It was a bad headline and a bad take on an important issue from a writer at a publication that ought to know better. Last week, M.J. Rosenberg, writing at TPM Cafe, penned a quick post entitled “Question for Paul Krugman: Why Does the DC Metro Suck?” In the space of a few short words, Rosenberg revealed that arguments in favor of increased public transit shouldn’t just be directed at environmentally negligent conservatives. There is a lot of work to be done winning over writers, voters, and leaders on the left as well.
The source of Rosenberg’s anger was a rough two-week period for Metro that affected morning commutes on some of the busiest lines into downtown Washington, D.C. (mine included). He writes:
Thank God for Paul Krugman. Reading his absolutely superb "The Conscience of a Liberal" while making my daily commute between Maryland and Capitol Hill, I almost failed to notice that every single train ride over the last two weeks has been a nightmare.
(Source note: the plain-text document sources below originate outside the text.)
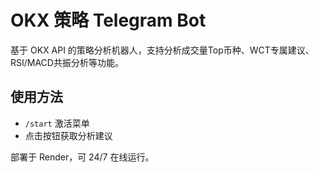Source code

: # OKX 策略 Telegram Bot

基于 OKX API 的策略分析机器人，支持分析成交量Top币种、WCT专属建议、RSI/MACD共振分析等功能。

## 使用方法
- `/start` 激活菜单
- 点击按钮获取分析建议

部署于 Render，可 24/7 在线运行。
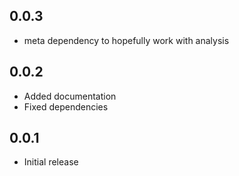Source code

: ## 0.0.3

* meta dependency to hopefully work with analysis

## 0.0.2

* Added documentation
* Fixed dependencies

## 0.0.1

* Initial release
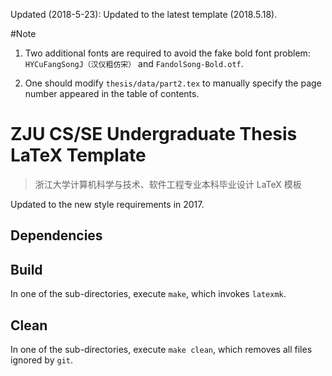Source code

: Updated (2018-5-23):  Updated to the latest template (2018.5.18).

#Note

1. Two additional fonts are required to avoid the fake bold font problem: `HYCuFangSongJ（汉仪粗仿宋）` and `FandolSong-Bold.otf`.

2. One should modify `thesis/data/part2.tex` to manually specify the page number appeared in the table of contents.

# ZJU CS/SE Undergraduate Thesis LaTeX Template


> 浙江大学计算机科学与技术、软件工程专业本科毕业设计 LaTeX 模板

Updated to the new style requirements in 2017.

## Dependencies
## Build

In one of the sub-directories, execute `make`, which invokes `latexmk`.

## Clean

In one of the sub-directories, execute `make clean`, which removes all files ignored by `git`.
They have been so bad that I actually managed to read an entire 240+ page book in about five round trips (not bad, considering each trip is supposed to take less than a half hour).
Even with a delay, it’s unlikely Rosenberg could have arrived at his destination much more quickly by car — and had he driven downtown, he could have counted on paying $12 to $15 in parking fees. Were he a regular driver, he’d quickly learn that roadway delays are more common and capricious than delays on the Metro system. Drivers around D.C. never complain about a bad two-week period; every fortnight is terrible.
Had he been stuck in automobile traffic, he would have paid for the privilege of his idling engine to the tune of $3.20 per gallon, and while he might have been able to read his book, such behavior is generally frowned upon by highway patrolmen.
In short, Metro at its worst is still pretty good for commuters.
Every weekday, Metro handles some 725,000 trips in the D.C. area. Close to half of all Washingtonians commute via public transit, along with over a quarter of those in D.C.’s inner suburbs. As a result, transportation emissions per capita are well below the national average. A look at CO2 emissions (PDF) from transportation reveals that a resident of the District of Columbia will emit about a third as much as the average American. This is failure?
Were Rosenberg to abandon Metro, another rider would happily take his place. Nationwide, transit use is at its highest level since the Eisenhower administration, thanks to growing highway congestion and high gas prices. This growth has been reflected in the Washington area. According to a survey conducted by WMATA — the Metro transit agency — ridership has boomed over the last five years, led by increases in the District. Washingtonians took 17 percent more Metro trips this year than they did in 2002. Maryland ridership grew 8 percent in that time, and Virginia’s patronage grew by 4 percent. Clearly, local commuters don’t share Rosenberg’s hatred of the system.
Their confidence has also led to a regional boom in transit-oriented development. Growth around Metro stations has exploded in the past decade, which in turn has improved the ability of local commuters to get around without driving. A Washington Post story analyzed the WMATA survey mentioned earlier:
During the morning rush, more people are walking, taking a bus or biking to stations than did five years ago. Commuters hopping on a Metrobus or other local bus took 52,572 trips during a typical morning rush this past spring, a 26 percent increase from five years ago.
In Alexandria, almost 50 percent of morning rush-hour commuters took the bus to the rail station. In Arlington and the District, close to 70 percent of morning rush-hour riders walked to the train station.
Biking is also much more popular. Those who bike to a Metrorail station are still a tiny percentage of all riders, but they took 1,150 trips during a typical morning rush this past spring, a 60 percent increase from five years ago.
That’s a peculiar sort of “failure.”
Let’s be honest. Increased ridership has placed a strain on Metro, as it has on public transit systems around the country. Fuel costs and carbon abatement measures, along with congestion, will continue to drive new riders onto mass transit. This can only be seen as a great thing for the economy and the environment, but it heightens the need for more capacity and more funding for public transit. System maintenance, to say nothing of expansion, will become difficult if transit continues to absorb $1 of government spending for every $40 allocated to roads.
That’s why it’s vital for those who care about climate change to recognize what a success transit has been in this country. Even when funded poorly, transit systems have meaningfully reduced congestion and carbon emissions where they exist as transportation options. There are enough hack scientists and columnists out there spinning faulty arguments based on questionable statistics in an effort to undermine support for desperately needed investments in public transportation. We can’t have the good guys on the wrong side, too, missing the benefits of the Great Society success story that carries them to work every day.